- **Problem A**
In the passage on AI fighter jets below, which aircraft is the X62A VISTA a modified version of?
- **Problem B**
Name every program mentioned in the passage on AI fighter jets below.

Passage shown section start

Kendall's remarks came on the heels of a successful flight aboard an autonomously-controlled X62A VISTA, a modified version of the F-16 Fighting Falcon. The aircraft uses AI and machine learning programs from the Defense Advanced Research Projects Agency's (DARPA) Air Combat Evolution program, which are in line with the Air Force’s Next Generation Air Dominance program. This groundbreaking initiative is bridging the gap between human pilots and AI-assisted systems, aiming to create a "system of systems" that will include both manned sixth-generation fighters and autonomous platforms.

In a striking display of the AI's capabilities, an autonomously-piloted F-16 recently engaged in simulated dogfights with a manned fighter. Kendall spoke of these mock battles as being “roughly an even fight." He added that the AI-controlled aircraft could potentially outmatch a less experienced human pilot. While these autonomous aircraft are not yet operation-ready, Kendall is optimistic about the future. He suggested that it's "easy to see a situation where they’re going to be able to do this job, generally speaking, better than humans."

The development of these AI-controlled fighters forms part of the Collaborative Combat Aircraft program. The goal is to create autonomous 'loyal wingmen' to support manned fighters, with the human pilots ostensibly retaining the authority to make high-level decisions. This juxtaposition of human acumen and AI precision aims to revolutionize air combat.

While the potential benefits of AI-controlled systems are immense, concerns about autonomous "killer robots" persist. Kendall acknowledged these anxieties, stressing the need for stringent regulation and adherence to warfare norms. Amid the debate over the ethics of AI in warfare, the urgency to implement the technology grows as rival nations such as China and Russia are also charting similar AI combat developments.

As we stand on the precipice of this new era in aerial warfare, it's clear the battlefield of the future will be dominated by the harmonious blend of human intellect and AI expertise. With this impending reality, nations around the globe must grapple with the implications of this technology beyond the battlefield, driving discussions around ethical, legal, and policy challenges. Rest assured, we are witnessing the dawn of a new chapter in defense technology - a shift that will fundamentally alter the dynamics of conflict in the not-too-distant future.

Passage shown section end
Data extract section start

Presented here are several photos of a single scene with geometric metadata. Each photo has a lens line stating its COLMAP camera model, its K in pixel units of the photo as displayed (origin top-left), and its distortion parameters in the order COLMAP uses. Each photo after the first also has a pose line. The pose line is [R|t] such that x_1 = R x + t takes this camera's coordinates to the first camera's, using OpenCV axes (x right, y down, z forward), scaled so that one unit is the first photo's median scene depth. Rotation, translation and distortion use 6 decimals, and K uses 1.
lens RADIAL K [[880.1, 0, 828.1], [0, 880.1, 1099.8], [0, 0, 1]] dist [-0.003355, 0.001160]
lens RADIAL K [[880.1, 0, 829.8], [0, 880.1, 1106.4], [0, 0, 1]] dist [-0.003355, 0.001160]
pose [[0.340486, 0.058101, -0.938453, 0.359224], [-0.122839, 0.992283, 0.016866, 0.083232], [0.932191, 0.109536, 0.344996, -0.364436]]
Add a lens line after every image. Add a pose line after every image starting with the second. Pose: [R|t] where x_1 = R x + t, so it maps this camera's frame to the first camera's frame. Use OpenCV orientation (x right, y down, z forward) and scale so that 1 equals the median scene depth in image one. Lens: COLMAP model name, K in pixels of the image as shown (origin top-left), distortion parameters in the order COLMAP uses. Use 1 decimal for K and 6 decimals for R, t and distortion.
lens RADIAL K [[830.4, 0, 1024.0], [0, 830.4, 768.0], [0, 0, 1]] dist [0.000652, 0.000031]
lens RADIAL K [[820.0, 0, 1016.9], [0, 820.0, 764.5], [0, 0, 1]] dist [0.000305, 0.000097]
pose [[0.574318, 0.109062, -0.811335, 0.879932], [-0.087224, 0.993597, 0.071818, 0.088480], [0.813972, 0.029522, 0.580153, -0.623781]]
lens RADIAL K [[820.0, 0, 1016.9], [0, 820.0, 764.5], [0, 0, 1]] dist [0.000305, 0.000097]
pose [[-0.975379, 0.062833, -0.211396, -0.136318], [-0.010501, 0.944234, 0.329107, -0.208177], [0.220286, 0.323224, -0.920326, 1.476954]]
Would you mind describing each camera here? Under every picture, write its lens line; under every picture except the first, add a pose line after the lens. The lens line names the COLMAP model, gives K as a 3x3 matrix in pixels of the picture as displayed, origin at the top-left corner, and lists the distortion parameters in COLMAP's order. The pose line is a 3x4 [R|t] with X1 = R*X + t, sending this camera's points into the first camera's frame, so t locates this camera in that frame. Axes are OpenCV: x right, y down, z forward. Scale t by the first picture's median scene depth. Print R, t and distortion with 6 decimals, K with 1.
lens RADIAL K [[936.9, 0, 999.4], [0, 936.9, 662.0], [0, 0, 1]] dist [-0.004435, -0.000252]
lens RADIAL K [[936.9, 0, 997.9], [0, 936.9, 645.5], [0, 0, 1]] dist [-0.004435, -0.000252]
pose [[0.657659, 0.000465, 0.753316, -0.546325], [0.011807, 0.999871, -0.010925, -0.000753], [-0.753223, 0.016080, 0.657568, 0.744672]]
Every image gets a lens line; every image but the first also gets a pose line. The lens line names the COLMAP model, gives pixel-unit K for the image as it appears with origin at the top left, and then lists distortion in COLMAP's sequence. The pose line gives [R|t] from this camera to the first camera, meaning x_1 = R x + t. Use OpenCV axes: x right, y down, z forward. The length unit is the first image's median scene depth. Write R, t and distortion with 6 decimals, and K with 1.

Data extract section end

- **Answer A**
The F-16 Fighting Falcon.

- **Answer B**
Air Combat Evolution program, Next Generation Air Dominance program, Collaborative Combat Aircraft program